Manger, c’est obéir à des codes, cela permet la réunion des marginaux (le père Bru) et des ouvriers plus aisés. C’est le moment où les conflits sont suspendus car il n’y a plus qu’une préoccupation, manger avidemment. Les disputes avec les Lorilleux ou les Boche sont oubliées.
Mais manger est un acte qui marque le retour vers des instincts premiers. Une fois les convenances oubliées, chacun révèle son animalité et régresse. Ainsi lors de la fête de Gervaise, les hommes et les femmes perdent leur caractère humain. Lors de ce moment, la dégustation de l’oie révèle la violence contenue dans chaque personnage envers Gervaise, violence latente qui ne s’exprimera qu’ultérieurement.
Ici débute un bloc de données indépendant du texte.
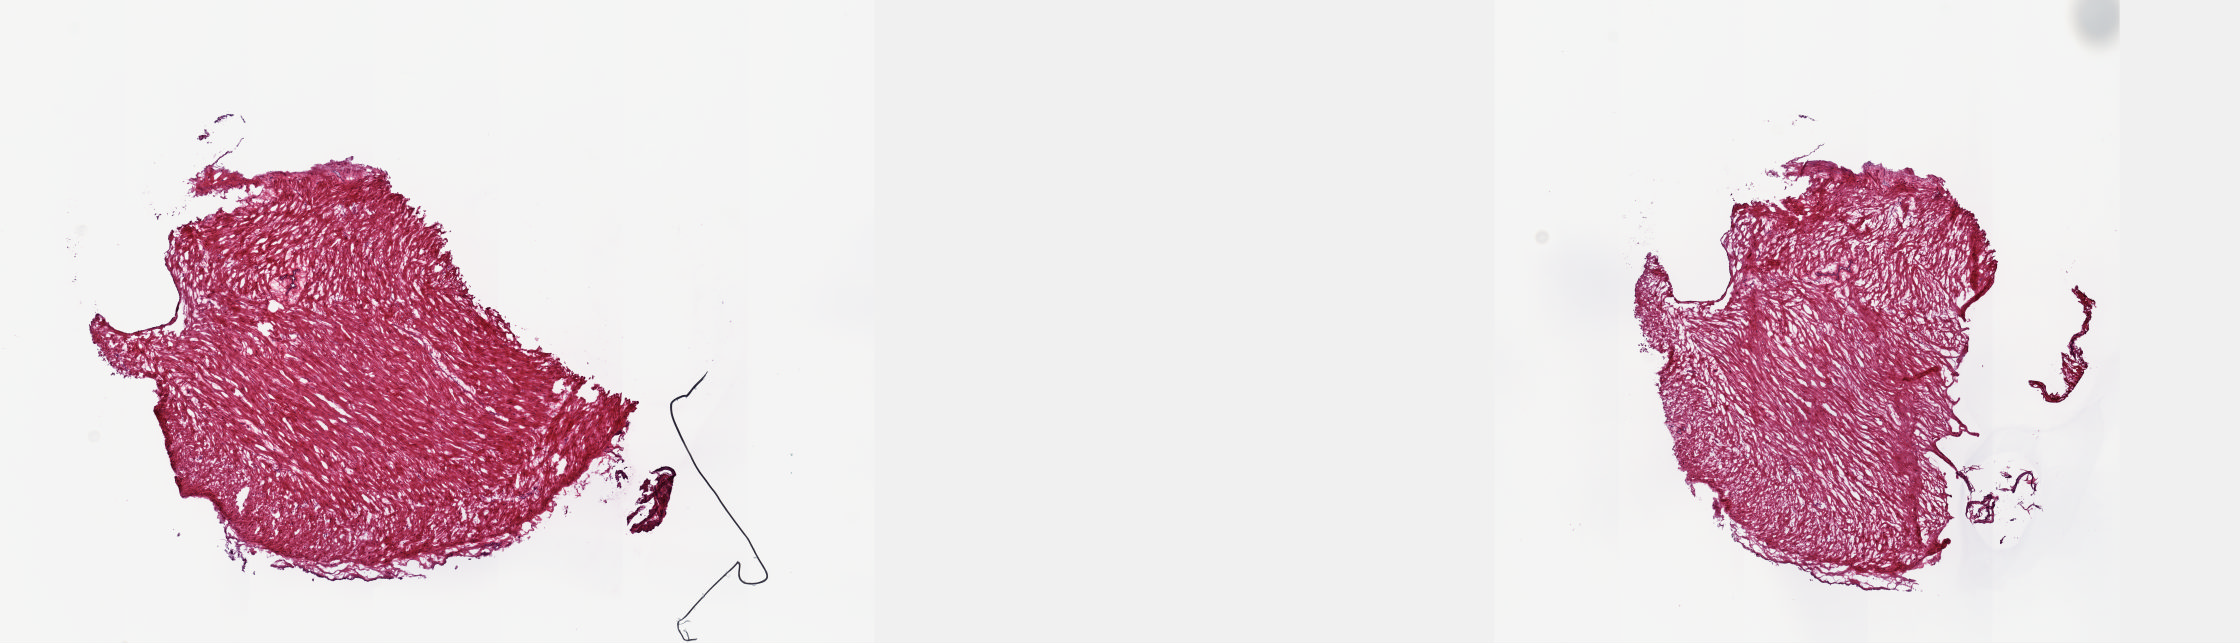
Whole-slide histology image, H&E — whole scanned area (about 18.1 x 5.2 mm, slide scanned at 20x) shown as a low-resolution overview; frozen section; sample: solid tissue normal (non-tumour tissue), prostate. Patient: male, age at initial diagnosis 58 years. Composition of this section per pathologist review: tumour cells 0%, tumour nuclei 0%, normal cells 100%, stromal cells 0%, necrosis 0%. Inflammatory infiltration, as recorded: lymphocyte infiltration 1%, monocyte infiltration 0%, neutrophil infiltration 0%.
This section: solid tissue normal sample (biorepository sample class). Patient diagnosis: Adenocarcinoma, NOS (prostate gland).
La nourriture est aussi la représentation symbolique du désir amoureux. Lors de la fête de Gervaise, l’animal à manger, l’oie, est érotisée, la description des regards masculins et les propos hardis de Virginie montrent un lien latent entre nourriture et sexualité. Pour montrer la beauté de Nana adolescente, Zola emploie une métaphore alimentaire « C’était à l’emporter dans un coin pour la manger de caresses » ou pour évoquer son éveil à la sensualité « elle avait des envies qui la tortillaient à l’estomac, ainsi que des fringales ».

L’appétit est d’abord le signe d’une révolte contre une condition de pauvreté. Mais manger à l’excès c’est détruire, abîmer le corps, c’est avaler les germes de la décomposition et de la mort.
Manger est donc un acte ambivalent, il participe de l’instinct de vie, mais, excessif, il concourt à la dégradation morale de l’être (par l’accumulation de graisse).